What Harford Didn’t Say About Statistical Discrimination

Saturday, February 16th, 2008

I was perusing Tim Harford’s new book, The Logic of Life, at the book store the other day — his old book is The Undercover Economist — and I stumbled across the chapter on “rational racism” — which he bends over backwards to deplore.

Bryan Caplan looks at What Harford Didn’t Say About Statistical Discrimination in his new book:

As Tim asks, “Why bother to get a degree or work experience if you are young, gifted, and black?”

But is it really true that the market fails to reward blacks for getting more education? Is it even true that the market rewards them less? I tested these claims using one of the world’s best labor data sets, the NLSY. The results directly contradict Tim’s self-fulfilling prophesy story. Blacks actually get a substantially larger return to education than non-blacks! The same goes for experience, though the result is not statistically significant. The real lesson of the data is that if you are young, gifted, and black, you should get a ton of education, because it has an exceptionally large pay-off.

Why would this be so? I’m not sure, but one simple story is that counter-stereotypical behavior stands out. When my sons were young, my wife was working a lot, so I often took my kids places on my own. Funny thing: Time and again, strangers came up and said, “Wow, you’re such a great dad!” But there were moms of young kids doing the same thing in plain sight, and the strangers rarely praised them. Why not? Because a dad taking care of two babies is counter-stereotypical, which grabs people’s attention.

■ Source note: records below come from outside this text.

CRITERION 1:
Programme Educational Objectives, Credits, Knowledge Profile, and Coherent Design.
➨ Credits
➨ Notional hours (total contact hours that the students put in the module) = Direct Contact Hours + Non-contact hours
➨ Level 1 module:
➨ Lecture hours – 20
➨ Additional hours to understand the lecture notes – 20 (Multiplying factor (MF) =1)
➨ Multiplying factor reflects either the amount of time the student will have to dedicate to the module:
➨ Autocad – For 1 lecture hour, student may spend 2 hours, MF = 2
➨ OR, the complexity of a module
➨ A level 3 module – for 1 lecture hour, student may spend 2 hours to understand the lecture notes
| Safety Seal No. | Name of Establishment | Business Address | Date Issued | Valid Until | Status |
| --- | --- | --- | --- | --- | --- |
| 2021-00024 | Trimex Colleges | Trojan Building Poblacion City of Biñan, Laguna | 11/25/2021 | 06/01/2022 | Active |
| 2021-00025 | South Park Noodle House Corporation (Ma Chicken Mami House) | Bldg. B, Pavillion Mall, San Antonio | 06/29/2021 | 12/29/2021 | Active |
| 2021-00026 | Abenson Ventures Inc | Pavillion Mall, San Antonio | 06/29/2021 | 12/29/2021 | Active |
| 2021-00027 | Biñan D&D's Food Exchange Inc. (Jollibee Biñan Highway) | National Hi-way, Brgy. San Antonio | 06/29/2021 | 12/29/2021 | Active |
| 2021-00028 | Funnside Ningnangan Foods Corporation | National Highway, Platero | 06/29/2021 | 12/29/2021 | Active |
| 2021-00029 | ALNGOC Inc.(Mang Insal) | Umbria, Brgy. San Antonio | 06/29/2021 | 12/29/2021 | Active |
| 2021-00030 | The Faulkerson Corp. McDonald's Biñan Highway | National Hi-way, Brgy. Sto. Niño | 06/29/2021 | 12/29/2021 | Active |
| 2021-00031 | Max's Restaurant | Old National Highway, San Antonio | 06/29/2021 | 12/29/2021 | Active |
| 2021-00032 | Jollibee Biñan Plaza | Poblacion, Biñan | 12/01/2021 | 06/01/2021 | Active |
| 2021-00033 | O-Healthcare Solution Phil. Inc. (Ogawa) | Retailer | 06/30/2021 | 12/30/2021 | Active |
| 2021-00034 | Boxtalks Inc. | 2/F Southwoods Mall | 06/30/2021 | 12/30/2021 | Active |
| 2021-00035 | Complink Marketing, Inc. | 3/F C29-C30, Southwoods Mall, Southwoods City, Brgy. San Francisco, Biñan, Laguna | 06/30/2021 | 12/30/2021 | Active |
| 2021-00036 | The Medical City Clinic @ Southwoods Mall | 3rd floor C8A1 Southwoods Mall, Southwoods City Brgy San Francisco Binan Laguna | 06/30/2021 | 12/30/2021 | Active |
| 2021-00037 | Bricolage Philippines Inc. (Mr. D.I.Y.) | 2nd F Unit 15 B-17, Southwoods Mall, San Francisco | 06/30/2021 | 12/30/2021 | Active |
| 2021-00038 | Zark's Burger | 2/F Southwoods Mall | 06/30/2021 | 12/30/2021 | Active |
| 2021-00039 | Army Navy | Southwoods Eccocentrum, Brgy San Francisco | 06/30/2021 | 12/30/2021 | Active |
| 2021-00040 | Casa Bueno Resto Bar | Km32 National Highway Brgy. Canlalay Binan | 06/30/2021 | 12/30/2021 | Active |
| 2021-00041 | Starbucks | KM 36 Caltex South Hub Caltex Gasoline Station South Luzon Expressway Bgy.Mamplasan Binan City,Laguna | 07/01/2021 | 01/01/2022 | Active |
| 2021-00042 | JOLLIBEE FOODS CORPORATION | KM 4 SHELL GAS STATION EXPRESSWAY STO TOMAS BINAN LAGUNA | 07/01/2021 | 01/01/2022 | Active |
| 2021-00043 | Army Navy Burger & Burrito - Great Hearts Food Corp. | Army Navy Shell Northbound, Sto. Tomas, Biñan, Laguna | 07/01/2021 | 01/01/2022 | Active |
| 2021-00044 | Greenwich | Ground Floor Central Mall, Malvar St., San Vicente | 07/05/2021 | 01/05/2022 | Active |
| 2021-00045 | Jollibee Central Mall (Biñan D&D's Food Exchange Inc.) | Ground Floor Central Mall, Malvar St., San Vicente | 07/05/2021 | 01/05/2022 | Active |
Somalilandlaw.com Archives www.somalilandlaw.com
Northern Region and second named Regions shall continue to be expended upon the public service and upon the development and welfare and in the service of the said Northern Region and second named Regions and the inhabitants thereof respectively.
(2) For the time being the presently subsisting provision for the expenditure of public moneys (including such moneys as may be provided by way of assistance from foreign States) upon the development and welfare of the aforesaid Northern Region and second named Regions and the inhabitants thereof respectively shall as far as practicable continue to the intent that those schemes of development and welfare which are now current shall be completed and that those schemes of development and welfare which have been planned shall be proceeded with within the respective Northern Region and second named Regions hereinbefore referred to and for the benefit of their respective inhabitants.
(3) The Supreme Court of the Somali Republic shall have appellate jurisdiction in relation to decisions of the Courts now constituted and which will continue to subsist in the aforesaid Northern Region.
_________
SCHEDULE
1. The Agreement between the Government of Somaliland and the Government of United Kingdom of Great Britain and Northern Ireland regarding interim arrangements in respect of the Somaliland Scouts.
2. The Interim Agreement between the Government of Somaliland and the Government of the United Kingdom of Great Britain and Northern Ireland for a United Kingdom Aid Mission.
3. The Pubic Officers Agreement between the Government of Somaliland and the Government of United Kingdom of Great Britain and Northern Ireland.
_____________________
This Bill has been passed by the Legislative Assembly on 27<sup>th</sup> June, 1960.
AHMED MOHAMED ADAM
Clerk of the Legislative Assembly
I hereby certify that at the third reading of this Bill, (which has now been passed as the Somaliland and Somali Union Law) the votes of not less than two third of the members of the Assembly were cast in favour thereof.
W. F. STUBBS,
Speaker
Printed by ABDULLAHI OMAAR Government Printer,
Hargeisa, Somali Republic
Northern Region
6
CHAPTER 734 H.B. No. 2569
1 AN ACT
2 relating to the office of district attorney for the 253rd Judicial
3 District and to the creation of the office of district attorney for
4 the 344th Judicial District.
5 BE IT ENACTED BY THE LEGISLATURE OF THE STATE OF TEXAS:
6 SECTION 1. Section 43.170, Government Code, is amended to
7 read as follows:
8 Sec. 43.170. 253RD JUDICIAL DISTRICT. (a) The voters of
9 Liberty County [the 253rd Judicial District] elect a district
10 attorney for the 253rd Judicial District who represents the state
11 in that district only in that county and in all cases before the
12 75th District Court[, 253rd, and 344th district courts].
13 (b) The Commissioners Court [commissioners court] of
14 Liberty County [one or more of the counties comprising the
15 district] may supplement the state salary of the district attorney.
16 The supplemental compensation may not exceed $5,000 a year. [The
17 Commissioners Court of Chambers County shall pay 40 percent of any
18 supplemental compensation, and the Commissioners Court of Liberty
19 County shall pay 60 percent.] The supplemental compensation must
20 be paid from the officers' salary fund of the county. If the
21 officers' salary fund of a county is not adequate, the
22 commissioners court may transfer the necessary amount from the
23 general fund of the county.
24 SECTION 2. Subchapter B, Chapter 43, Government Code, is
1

Purely anecdotal, yes. But it is consistent with the small academic literature on counter-stereotypical behavior. If you clearly violate expectations, people not only notice; they often over-react.

The upshot is that stereotypes may actually be self-reversing rather than self-fulfilling. The marginal payoff of distinguishing yourself from the pack is high if people think poorly of the typical member of the pack.

Bryan says much more; read the whole thing.

What’s interesting is that Harford has responded to Caplan’s complaints.

The politically incorrect Steve Sailer adds his own comments:

Tim,

As I’ve mentioned before, it’s in your overall best interests to stay away from writing about race.

A. There’s too much danger of getting your career Watsoned if you follow the facts out to their logical conclusions.

B. But when you try to come up with something politically correct enough to say publicly about such a potentially career-killing topic as race, you start to lose the respect of EconLog, Marginal Revolution, and the handful of other elite sites whose respect you are smart enough and honest enough to crave.

Writing about race is a no-win situation for you, so why don’t you just avoid the topic for a few years?